Yorum | ‘’Özgürlük Tutkusunun Ölümcül Diyalektiği’’

Mağazalar açıldı, dışarı çıkma kısıtlamaları esnetildi. Yakında restoran ve kafelerde açılacak. Bir saatli bombaya benzeyen salgının ne zaman ve nasıl gelişeceğini bilemeyiz. Kendimizi, dolayısıyla toplumu ikinci bir dalgaya karşı nasıl koruyacağız?

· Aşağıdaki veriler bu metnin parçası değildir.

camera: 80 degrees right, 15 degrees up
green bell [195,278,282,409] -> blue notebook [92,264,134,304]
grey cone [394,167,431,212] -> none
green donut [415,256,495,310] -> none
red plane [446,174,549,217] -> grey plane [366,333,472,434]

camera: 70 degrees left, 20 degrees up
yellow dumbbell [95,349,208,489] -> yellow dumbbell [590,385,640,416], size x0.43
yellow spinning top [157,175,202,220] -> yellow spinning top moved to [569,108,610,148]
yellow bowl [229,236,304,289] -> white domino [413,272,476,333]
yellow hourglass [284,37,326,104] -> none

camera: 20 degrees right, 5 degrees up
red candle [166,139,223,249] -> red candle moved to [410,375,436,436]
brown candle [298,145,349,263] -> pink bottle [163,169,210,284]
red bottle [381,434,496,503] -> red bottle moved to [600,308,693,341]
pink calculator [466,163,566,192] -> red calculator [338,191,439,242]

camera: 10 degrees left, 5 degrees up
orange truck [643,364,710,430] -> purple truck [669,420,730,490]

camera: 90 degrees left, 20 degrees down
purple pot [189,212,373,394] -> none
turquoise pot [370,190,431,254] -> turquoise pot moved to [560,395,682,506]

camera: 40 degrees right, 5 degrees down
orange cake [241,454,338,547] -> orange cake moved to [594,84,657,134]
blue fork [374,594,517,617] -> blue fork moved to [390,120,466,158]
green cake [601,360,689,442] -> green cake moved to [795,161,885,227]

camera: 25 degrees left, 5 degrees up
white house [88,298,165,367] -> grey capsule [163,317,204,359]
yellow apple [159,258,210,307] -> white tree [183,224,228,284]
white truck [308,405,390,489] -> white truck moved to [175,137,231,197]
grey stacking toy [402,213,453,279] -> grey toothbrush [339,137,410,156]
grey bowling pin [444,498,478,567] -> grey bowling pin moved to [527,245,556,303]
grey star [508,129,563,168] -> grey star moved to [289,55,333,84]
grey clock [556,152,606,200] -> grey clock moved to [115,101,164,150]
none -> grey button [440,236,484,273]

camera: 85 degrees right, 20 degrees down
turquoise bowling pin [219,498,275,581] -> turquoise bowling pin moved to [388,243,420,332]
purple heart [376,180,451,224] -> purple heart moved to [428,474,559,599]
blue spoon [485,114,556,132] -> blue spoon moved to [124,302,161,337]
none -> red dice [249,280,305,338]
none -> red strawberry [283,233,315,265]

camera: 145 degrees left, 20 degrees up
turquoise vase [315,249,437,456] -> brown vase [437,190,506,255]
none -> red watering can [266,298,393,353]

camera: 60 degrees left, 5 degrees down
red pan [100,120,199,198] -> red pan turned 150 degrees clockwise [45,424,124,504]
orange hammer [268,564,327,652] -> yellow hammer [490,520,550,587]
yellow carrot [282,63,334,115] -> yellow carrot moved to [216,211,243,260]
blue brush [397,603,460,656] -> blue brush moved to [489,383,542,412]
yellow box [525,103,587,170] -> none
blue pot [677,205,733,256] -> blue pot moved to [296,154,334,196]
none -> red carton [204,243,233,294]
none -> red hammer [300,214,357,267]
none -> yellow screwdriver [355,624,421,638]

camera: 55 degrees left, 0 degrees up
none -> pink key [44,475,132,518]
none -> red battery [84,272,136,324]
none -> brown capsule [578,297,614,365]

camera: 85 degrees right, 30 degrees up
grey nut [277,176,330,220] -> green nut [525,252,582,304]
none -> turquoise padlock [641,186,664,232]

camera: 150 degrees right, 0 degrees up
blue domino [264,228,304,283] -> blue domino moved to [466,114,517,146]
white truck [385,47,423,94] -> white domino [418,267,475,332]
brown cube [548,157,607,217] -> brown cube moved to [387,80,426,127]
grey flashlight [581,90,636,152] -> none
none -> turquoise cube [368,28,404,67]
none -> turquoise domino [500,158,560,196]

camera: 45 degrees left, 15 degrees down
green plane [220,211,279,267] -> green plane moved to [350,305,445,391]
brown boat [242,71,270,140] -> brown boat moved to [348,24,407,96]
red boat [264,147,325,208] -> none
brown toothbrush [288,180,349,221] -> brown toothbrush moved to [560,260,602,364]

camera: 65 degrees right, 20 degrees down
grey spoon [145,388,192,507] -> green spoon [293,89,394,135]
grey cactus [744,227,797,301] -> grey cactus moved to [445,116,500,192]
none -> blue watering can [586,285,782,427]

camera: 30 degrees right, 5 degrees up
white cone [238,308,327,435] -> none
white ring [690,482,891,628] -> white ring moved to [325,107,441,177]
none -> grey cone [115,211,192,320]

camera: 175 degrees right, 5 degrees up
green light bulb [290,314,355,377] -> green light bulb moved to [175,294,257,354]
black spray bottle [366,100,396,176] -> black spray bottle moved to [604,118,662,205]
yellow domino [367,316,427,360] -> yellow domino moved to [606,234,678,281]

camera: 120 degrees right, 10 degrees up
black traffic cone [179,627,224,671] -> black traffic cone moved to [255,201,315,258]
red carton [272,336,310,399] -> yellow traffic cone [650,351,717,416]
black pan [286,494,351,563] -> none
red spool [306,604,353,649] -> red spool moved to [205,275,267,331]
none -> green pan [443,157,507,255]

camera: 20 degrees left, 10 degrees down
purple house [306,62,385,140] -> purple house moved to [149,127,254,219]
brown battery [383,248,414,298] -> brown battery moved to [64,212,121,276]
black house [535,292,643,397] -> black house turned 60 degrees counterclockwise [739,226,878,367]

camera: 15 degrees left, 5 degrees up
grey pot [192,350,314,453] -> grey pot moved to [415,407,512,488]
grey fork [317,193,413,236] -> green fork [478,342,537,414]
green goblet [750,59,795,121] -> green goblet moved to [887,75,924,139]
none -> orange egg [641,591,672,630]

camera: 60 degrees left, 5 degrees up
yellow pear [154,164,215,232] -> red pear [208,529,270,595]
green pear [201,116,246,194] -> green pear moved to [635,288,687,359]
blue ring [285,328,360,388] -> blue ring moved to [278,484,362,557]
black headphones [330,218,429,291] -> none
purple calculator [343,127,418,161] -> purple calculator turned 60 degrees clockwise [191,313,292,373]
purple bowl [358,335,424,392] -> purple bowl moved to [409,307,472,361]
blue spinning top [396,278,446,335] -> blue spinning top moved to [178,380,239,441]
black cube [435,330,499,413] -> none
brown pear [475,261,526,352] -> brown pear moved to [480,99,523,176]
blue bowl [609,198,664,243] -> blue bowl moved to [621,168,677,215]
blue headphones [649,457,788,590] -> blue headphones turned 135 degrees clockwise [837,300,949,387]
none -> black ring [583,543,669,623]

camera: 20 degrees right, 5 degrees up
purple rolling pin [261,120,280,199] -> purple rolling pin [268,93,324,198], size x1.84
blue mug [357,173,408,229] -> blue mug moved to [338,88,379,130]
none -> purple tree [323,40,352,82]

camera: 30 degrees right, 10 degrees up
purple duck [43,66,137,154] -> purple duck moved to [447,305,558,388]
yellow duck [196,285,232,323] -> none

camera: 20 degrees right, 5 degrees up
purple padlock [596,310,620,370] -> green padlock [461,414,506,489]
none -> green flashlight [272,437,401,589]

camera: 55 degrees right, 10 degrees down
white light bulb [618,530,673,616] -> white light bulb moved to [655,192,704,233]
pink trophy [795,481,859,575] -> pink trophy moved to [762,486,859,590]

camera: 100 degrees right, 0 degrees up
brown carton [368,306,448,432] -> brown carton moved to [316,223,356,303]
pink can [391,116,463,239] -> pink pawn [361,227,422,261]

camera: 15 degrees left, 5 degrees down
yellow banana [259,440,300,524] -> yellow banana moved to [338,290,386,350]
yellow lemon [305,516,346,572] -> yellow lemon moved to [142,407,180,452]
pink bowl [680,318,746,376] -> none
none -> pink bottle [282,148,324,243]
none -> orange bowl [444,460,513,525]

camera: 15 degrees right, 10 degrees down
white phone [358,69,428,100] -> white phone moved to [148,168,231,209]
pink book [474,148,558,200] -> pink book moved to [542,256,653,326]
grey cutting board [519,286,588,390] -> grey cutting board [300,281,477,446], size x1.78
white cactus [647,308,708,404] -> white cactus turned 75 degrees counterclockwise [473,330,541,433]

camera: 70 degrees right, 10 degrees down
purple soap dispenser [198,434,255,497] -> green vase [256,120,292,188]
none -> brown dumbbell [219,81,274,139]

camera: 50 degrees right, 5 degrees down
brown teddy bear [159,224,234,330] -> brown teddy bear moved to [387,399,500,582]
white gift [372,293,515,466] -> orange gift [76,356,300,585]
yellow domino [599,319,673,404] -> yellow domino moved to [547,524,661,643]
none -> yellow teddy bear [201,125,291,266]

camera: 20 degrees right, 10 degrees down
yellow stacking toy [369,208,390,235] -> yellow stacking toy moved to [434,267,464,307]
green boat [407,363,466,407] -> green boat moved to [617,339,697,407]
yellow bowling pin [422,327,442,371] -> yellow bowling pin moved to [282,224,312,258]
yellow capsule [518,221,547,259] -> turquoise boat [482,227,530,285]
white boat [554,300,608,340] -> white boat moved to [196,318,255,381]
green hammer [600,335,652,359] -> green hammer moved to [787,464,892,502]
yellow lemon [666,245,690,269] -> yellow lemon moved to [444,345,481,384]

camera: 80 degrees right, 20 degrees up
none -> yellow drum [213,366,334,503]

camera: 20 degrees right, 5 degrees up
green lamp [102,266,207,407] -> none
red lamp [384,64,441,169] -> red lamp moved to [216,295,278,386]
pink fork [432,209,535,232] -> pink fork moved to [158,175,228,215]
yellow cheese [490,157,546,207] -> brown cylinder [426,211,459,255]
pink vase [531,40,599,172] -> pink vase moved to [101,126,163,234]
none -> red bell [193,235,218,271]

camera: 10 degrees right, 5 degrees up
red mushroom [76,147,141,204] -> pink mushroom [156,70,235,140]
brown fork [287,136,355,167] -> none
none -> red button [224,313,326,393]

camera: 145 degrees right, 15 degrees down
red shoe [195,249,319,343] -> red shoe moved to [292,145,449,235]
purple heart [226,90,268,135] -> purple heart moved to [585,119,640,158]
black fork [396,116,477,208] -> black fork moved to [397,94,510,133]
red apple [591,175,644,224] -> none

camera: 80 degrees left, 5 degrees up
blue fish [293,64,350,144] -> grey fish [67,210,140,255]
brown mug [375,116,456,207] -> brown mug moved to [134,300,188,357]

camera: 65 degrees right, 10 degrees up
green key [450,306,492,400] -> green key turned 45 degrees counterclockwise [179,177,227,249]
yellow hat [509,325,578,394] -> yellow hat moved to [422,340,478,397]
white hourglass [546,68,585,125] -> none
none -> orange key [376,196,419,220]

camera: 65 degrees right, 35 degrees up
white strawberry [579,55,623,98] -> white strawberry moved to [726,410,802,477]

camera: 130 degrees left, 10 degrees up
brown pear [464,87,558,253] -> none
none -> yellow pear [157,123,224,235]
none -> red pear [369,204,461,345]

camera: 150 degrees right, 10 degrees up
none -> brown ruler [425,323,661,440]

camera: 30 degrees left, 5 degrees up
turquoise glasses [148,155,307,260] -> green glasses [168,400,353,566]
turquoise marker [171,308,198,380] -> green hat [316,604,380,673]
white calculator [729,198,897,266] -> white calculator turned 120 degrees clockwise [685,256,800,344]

Yorum | ‘’Özgürlük Tutkusunun Ölümcül Diyalektiği’’

Adem Hüyük  

Viyana’da insanlar birinci enfeksiyon dalgasının yarattığı dehşeti çoktan unutmuşa benziyor; marketlere akın etmeleri, balya balya tuvalet kağıdı almayı, aylarca bitmeyecek gıda stoğunu.(…) 

İnsanların kendilerini evlere kapamaktan ve hapis hayatı yaşamaktan bıkmış olmaları anlaşılır bir durum.

Viyana sokaklarında trafik neredeyse eski düzeyine gelmiş durumda. 

Çok değil, daha bir ay önce insanların panik içerisinde; ne olacak şimdi, bakışlarından eser kalmadı.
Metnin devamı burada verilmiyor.